Proposal and primary evidence of father

  1. The father sought the orders set out within his Further Amended Response filed on 22 March 2013, which provided for him to have sole parental responsibility for the child, for the child to live with him, and for the child to spend time with the mother one evening each week, each alternate weekend, and for one week in each school holiday period.

  2. During final submissions the father tendered a minute of the supplementary order he sought,[3] which proposed the imposition of supervision upon the child’s visits with the mother, consonantly with the final evidence of the Family Consultant.

    [3] Exhibit F3

  3. The father relied upon the affidavits filed on 5 April 2013 by both him and the paternal grandmother, Ms K.

Proposal of independent children’s lawyer

  1. The Independent Children’s Lawyer did not propose any orders prior to the commencement of the trial, but did indicate acceptance of the evaluation and recommendations of the Family Consultant set out in the Family Report dated 18 January 2013.

** MATERIAL PROVIDED **
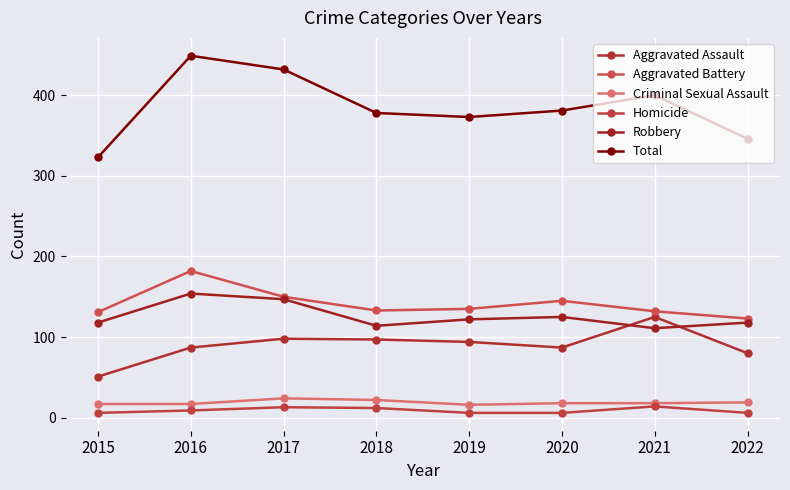

How many data points in Total are less than 381?

4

** DIRECTIONS **
In the text on the parenting proposals, what did the father's supplementary order propose for the child's visits with the mother, and what does the text say that proposal was in keeping with? Answer in one to three sentences. The lines above aren't needed for this exercise.

** PROBLEM SOLUTION **
The father's supplementary order, tendered during final submissions, proposed supervision of the child's visits with the mother. The text says this was in keeping with the final evidence of the Family Consultant.